On a mild evening in March, the famous archaeologist Dr. Josephine Flood addressed the crowd at an event co-hosted by the Museum’s Visions Theatre. Canberra Archaeological Society with Friends of the Museum. The most famous is her research on the area Moth hunter He also positioned his career in Birrigai Rock Shelter and other places to 25,000 years. Dr. Flood’s work has endowed the aboriginal people of this area with important scientific value. Her work continues to influence contemporary archeological understanding of Aboriginal occupations, especially the understanding of the Australian highlands, partly because of the annual feasts and ceremonies associated with Bogong Moths. It was this work that allowed Dr. Flood to reconnect with the museum and its collections. Our new environmental history gallery will focus on the intersections between people and these magnificent paths, such as the path forged and activated by the impressive Bogong Moth migrating from southern Queensland to the rock cracks in the Australian highlands. The museum has a large collection of Dr. Flood’s research materials, including archaeological samples related to moth hunting and highland life.

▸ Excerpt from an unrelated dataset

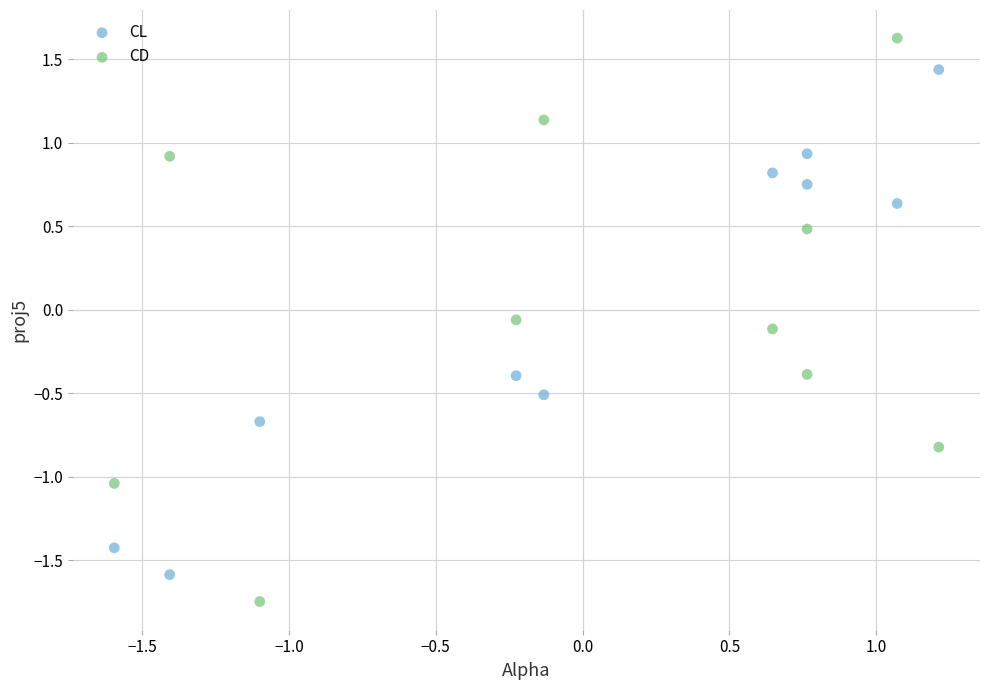

In the CL series, what Y value is closest to 0?

-0.4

Dr. Flood’s archaeological research began in the 1970s—during that period, such research took a very different tone, and the research practices involved were very different from the more negotiated methods used in contemporary archaeology today. Dr. Flood publicly acknowledged this, which provides a very interesting forum for aboriginal and non-indigenous people, archaeologists, museum staff, museum friends, and interested community members to gather together to discuss differences. As an aboriginal, I am often challenged by the research practices and discoveries of historical archaeology and anthropology, but I also recognize the importance of participating. I believe that a space to do this respectfully is essential to provide information for future discussions, and it is what we hope the new gallery can do.
The evening party itself is a fascinating, fascinating, interesting, challenging and respectful fusion of differences-generally based on the protection, protection and recognition of the value of the rich cultural heritage of the African continent. Let us hope that this project can promote more such integrations.
The following are a series of pictures from the lecture, generously provided by Dr. Flood, and pictures from the return visit to Birrigai Rock Shelter. Murrumbung Ranger Project Early February.
Dr. Josephine Flood gave her lecture, cultural The wealth of ancient southeastern Australia: Cloggs Cave to Birrigai to Bogong ShelterWednesday, March 15, 2017, at the Visions Theatre of the National Museum of Australia.
Featured picture: Metal fence in Tibinbila Nature Reserve, featuring moth relief design.